Soon he was making a profit, especially on holidays and weekends. Henry decided to clear some of the land he purchased from Swisher and added some picnic tables. In no time picnic parties began to take place during the day while hot dog and corn roasts became popular in the evenings.

“The wagon became too small for his business, so he constructed a small store with a porch on three sides and increased the variety of foods sold,” added Charles Glidewell.

Since Henry’s property was near the dam, it became very popular in winter for skating and summer months brought many for swimming. At first, he called the place “Glidewell’s Grove”. But in the August 7th issue of the Hughesville Mail, Henry declared his place to be a public site named “Shady Nook Park.”

As popularity increased as a picnic ground for many occasions, a shelter was needed in case of stormy weather so in the spring of 1922, Henry erected a pavilion on the north side of his refreshment stand with a kitchen added to service the public. “This pavilion was 30×60 feet and was enclosed by doors which could be fastened to the rafters when it was open,” declared Charles.

Henry also installed an electric piano which became very popular for dancing. The first public dance held inside the pavilion was on Thursday evening, June 1, 1922. “Those dances became very popular with both watchers and dancers. People would sit in their cars and watch the dancing and listen to music.”

As the demand for the park increased, Henry decided to build two cabins for tourists. One was a double and built on the “old approach to the Lyons Bridge.” The other cabin was a single located on the north side of the park.
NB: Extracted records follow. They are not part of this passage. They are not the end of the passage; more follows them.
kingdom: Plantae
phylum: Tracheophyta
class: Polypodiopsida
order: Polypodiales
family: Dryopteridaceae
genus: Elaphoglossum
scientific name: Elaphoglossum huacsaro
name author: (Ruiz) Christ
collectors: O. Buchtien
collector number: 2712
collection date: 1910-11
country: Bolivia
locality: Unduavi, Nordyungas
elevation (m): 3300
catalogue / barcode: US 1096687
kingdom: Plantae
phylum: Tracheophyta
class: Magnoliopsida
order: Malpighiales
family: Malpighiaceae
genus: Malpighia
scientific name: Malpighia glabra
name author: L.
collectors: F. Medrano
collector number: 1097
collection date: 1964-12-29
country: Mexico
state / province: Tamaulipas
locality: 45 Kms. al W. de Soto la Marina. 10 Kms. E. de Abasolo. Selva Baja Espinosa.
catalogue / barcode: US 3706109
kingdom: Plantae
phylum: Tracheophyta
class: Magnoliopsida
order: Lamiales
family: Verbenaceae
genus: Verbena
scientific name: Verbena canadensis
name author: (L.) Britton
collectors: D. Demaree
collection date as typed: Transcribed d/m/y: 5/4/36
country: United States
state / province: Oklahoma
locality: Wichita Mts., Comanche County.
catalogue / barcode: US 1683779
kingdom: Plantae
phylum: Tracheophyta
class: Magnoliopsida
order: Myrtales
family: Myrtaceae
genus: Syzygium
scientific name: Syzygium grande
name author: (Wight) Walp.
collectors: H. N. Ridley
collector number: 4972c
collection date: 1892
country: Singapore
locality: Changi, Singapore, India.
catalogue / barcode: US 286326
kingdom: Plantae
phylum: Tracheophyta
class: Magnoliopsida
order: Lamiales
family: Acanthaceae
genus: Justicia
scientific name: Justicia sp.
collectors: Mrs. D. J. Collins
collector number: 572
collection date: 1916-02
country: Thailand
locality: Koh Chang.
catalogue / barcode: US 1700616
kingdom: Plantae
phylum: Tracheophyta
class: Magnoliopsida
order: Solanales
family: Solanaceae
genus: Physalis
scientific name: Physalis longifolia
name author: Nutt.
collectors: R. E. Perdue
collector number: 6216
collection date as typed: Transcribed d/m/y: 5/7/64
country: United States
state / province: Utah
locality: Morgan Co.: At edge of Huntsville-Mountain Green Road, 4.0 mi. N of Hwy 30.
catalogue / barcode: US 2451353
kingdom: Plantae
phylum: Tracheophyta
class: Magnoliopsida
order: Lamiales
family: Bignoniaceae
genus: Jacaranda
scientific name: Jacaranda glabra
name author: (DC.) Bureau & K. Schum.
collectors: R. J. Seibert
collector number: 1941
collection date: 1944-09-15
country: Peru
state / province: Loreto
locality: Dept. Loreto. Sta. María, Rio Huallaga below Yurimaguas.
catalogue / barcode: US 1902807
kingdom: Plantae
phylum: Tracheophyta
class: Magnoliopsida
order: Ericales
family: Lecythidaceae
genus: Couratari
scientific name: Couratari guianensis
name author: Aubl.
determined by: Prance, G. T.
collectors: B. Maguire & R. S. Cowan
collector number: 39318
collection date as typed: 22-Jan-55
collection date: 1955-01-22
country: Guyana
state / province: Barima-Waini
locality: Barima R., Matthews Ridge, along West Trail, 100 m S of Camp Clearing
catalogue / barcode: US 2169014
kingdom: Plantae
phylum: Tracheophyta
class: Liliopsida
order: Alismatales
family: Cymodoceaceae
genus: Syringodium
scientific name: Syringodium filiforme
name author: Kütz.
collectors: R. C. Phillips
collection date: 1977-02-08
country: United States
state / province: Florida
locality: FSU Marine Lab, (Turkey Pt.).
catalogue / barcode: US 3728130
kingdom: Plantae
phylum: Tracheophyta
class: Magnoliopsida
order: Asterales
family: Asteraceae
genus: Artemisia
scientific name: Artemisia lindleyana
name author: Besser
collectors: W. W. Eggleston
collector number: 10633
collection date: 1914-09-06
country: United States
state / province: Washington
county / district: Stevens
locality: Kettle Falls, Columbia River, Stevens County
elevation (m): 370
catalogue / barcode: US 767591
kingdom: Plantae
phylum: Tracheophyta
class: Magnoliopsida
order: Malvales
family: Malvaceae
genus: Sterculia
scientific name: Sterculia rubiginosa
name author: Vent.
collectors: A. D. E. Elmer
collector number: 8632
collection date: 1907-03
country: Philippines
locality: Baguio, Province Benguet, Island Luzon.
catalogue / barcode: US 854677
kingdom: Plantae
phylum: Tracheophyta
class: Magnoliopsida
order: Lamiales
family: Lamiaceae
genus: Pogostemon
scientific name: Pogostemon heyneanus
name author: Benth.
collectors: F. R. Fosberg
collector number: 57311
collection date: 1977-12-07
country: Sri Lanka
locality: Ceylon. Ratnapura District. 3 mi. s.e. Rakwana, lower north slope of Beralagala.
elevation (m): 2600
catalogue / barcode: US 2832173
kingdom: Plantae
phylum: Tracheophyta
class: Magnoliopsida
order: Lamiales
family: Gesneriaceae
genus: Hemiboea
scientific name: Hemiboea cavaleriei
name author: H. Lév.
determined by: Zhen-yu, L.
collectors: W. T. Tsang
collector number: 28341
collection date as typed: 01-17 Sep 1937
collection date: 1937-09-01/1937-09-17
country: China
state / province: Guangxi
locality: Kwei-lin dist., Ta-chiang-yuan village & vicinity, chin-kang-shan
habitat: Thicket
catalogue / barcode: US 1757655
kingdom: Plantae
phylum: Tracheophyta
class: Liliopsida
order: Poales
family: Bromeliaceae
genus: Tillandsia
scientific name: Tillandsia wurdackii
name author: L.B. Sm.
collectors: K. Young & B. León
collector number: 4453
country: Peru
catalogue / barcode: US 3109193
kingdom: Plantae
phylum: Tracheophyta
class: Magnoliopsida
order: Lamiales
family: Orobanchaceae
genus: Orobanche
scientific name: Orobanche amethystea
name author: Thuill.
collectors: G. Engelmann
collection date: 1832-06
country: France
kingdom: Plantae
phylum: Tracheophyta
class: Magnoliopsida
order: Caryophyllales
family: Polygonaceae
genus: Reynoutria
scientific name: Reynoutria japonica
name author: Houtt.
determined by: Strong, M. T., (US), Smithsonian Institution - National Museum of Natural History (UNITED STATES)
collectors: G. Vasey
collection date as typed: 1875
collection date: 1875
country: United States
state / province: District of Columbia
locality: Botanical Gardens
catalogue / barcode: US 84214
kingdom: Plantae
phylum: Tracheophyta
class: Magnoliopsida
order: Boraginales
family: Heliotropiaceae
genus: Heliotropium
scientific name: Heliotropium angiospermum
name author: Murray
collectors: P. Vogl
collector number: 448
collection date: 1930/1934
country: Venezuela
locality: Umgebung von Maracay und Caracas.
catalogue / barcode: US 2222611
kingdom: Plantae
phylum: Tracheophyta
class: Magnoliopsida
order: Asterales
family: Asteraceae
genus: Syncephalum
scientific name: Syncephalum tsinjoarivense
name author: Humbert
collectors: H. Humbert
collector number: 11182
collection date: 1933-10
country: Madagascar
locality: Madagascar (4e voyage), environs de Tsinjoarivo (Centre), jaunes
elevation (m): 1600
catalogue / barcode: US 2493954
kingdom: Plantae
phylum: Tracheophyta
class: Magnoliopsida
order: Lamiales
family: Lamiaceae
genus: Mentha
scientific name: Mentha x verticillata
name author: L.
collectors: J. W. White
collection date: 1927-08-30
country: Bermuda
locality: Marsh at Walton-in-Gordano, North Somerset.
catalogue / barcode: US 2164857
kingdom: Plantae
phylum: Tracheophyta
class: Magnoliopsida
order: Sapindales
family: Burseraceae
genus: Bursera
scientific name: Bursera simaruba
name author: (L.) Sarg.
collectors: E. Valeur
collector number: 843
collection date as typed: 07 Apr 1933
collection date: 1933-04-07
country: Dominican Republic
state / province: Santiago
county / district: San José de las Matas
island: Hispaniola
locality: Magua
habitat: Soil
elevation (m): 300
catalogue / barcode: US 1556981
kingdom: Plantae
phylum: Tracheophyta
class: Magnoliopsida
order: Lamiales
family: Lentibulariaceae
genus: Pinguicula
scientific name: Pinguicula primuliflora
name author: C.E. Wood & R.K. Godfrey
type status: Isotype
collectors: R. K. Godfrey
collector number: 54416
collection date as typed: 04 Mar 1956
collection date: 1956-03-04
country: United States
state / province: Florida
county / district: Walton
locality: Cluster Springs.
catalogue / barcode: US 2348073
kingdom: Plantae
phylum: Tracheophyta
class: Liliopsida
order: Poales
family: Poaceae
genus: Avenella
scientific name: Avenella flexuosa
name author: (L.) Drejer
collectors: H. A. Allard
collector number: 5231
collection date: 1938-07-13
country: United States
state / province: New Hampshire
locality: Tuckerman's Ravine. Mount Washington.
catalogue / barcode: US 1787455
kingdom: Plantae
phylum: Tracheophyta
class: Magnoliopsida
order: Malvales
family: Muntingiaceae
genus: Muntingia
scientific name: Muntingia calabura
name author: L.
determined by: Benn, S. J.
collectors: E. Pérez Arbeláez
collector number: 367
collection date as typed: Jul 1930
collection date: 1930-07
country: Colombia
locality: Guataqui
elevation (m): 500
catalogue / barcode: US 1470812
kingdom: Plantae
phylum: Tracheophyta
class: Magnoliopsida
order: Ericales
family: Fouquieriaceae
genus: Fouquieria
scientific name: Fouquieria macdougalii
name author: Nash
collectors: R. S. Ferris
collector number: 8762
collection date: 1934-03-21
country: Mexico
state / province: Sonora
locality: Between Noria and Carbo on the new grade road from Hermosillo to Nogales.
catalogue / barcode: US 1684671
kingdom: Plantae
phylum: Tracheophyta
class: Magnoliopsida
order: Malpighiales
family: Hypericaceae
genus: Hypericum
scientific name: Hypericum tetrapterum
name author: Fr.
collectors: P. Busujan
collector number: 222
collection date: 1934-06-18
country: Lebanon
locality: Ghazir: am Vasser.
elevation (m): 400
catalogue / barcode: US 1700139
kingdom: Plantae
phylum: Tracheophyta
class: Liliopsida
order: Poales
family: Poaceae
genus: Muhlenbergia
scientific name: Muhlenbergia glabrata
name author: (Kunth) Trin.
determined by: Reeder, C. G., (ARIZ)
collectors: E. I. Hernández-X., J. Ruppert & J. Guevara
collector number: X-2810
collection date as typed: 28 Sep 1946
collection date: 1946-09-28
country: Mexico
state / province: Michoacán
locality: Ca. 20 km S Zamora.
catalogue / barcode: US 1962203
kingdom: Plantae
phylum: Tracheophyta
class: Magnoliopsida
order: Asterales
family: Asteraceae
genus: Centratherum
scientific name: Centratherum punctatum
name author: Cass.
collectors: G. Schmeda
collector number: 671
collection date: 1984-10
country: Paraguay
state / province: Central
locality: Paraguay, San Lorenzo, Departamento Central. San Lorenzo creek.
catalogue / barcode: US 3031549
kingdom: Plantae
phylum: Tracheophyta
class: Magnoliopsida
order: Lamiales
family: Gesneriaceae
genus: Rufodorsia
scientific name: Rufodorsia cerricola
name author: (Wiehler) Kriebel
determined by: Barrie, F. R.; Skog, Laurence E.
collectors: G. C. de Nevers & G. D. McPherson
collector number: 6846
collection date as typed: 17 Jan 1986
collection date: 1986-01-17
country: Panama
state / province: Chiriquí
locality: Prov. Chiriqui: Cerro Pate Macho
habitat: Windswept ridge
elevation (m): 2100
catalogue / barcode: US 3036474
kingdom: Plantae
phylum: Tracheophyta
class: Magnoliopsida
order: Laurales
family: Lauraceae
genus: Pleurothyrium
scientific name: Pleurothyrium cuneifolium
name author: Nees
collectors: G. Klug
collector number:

Neither of the cabins had running water, so guests had to use facilities that were a distance of at least 200 yards. However, in spite of the lack of these conveniences, the cabins were rented frequently during the summer months.

Charles told of a time when the famous athlete, Jim Thorpe, came to stay in one of the cabins on two different occasions during the late thirties. “His mission in this area was to look for a suitable site for a boys camp.” Thorpe was employed at the time by the federal government. While Thorpe was in the area, he became friends with Clayton Houseknecht and the two acquaintances would go coon hunting together. “Jim attempted to buy two pups from Clayton because they looked as if they would make good coon dogs, but Clayton refused to sell them as he wanted them himself,” said Charles.

Shady Nook Park continued to flourish until the death of Henry Glidewell on August 3, 1942.

Shortly after that, the park went up for auction, and after the flood of 1972, the dam was also gone. Since then Charles H. Yeagle purchased the property and made many changes so he could open it up as a beer garden.

Passing by the Angus Inn, one could only imagine the pavilion in its place and remember a time when family picnics and gatherings were simplified in the good ‘ol days of summer fun.